There are some similiarities between allergic rashes and eruptions due to HIV. However, unlike other types of skin irritations they generally do not cause pain or itching that are often associated with allergic reactions. A person with an HIV rash generally breaks out within 2 to three weeks after initial exposure to the virus. This is not something that happens with environmental allergens or foods.
When a person breaks out from foods or other allergens this usually occurs right away after exposure to the offending substance, whether ingested in foods or in the air. It is not likely that an allergic reaction will take a couple weeks to develop unless the offending substance is still being consumed or exposure remains. With that being said, these problems may not appear the same day and this is true for other irritants as well.
The annoyances will often diminish on its own. There are other rashes that require hydrocortisone or antihistamines to reduce in inflammation from the offending allergen, perfume, cosmetic, or skin care product.

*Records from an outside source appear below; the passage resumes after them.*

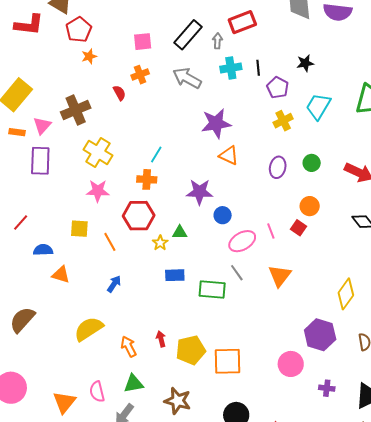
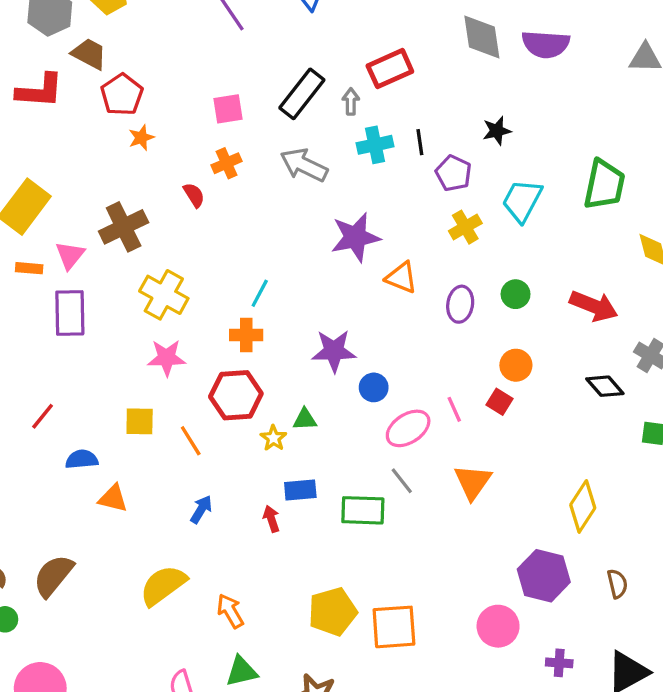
orange triangle: (229, 155) -> (401, 278), moved
red arrow: (161, 339) -> (271, 519), moved

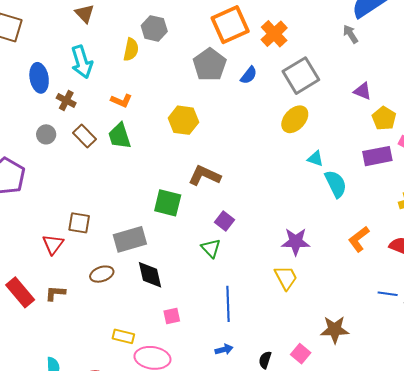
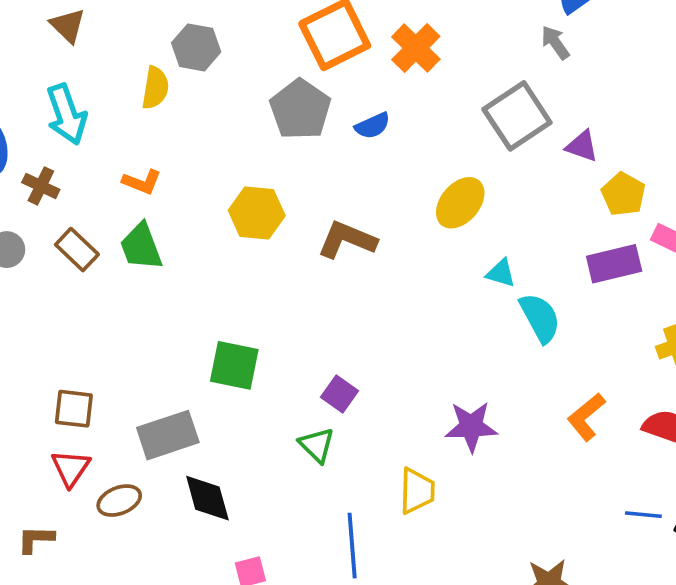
blue semicircle: (249, 75) -> (373, 126), turned 30
gray square: (301, 76) -> (517, 116), moved
brown L-shape: (204, 176) -> (347, 240), moved
red triangle: (53, 244) -> (71, 468), moved
yellow trapezoid: (286, 278) -> (417, 491), moved, turned 32

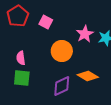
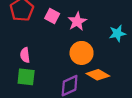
pink star: (85, 34) -> (77, 21), moved
orange circle: (62, 51) -> (82, 53), moved

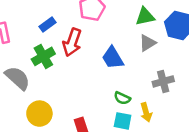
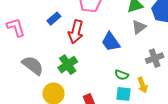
green cross: (43, 56) -> (68, 65), moved

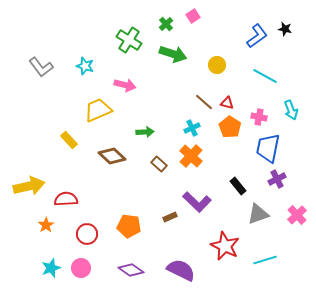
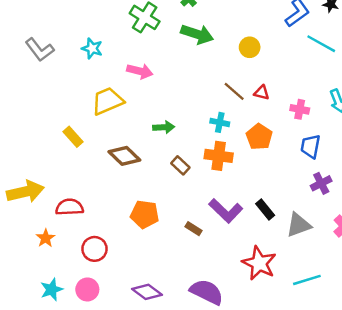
cyan line: (265, 76) -> (321, 44), moved
orange pentagon: (230, 127) -> (259, 137), moved
cyan cross: (192, 128) -> (220, 122), turned 35
blue trapezoid: (268, 148) -> (310, 146), size x0.7
orange cross: (191, 156) -> (219, 156), turned -35
black rectangle: (238, 186) -> (265, 210), moved
brown rectangle: (170, 217) -> (194, 229), turned 56
orange pentagon: (129, 226) -> (145, 214), moved

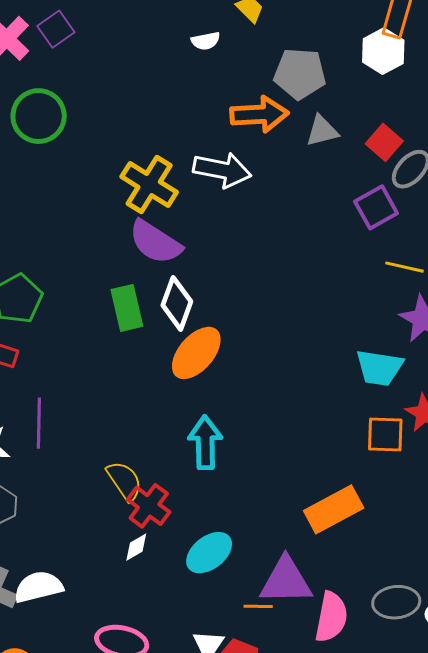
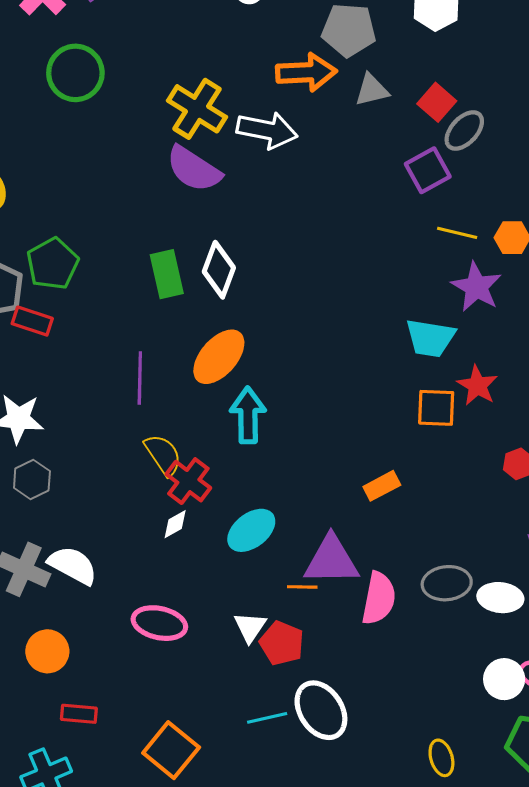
yellow cross: (149, 184) -> (197, 109), moved
purple semicircle: (155, 242) -> (194, 169), moved
orange ellipse: (196, 353) -> (219, 357), moved
purple line: (39, 423) -> (140, 378), moved
orange rectangle: (334, 509) -> (382, 486), size x0.6
white semicircle: (38, 587) -> (73, 565), turned 42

Unlike allergic rashes, the pustules will be dark red or brown in light skinned persons and darker in dark skinned individuals. In addition, they are likely to be accompanies by other symptoms like fever, flu-like symptoms, and generalized fatigue. Getting a proper diagnosis is important, both for peace of mind and treatment. More importantly, if you have HIV then working on your immune system and getting medical guidance is critical. For other types of rashes, the treatments will be determined by the source. For instance, if there is an eczema rash, moisturizers and cortisone creams are important. For some individuals, permethrin creams are used.
There are some additional risk factors that may help determine if a rash is related to HIV, such as having unprotected sex with an HIV positive individual or sharing needles. In such instances it is always best to have a rash examined by a medical professional as soon as possible so effective treatment can begin. Great advances have been made for HIV over the years and there are many ways to boost the immune system. Stress from worrying about rashes can also result in increased itching, insomnia and other issues that reduce one’s energy and mood. Add humor into each day and ways to change your perspective, even if you have to fake it till you make it.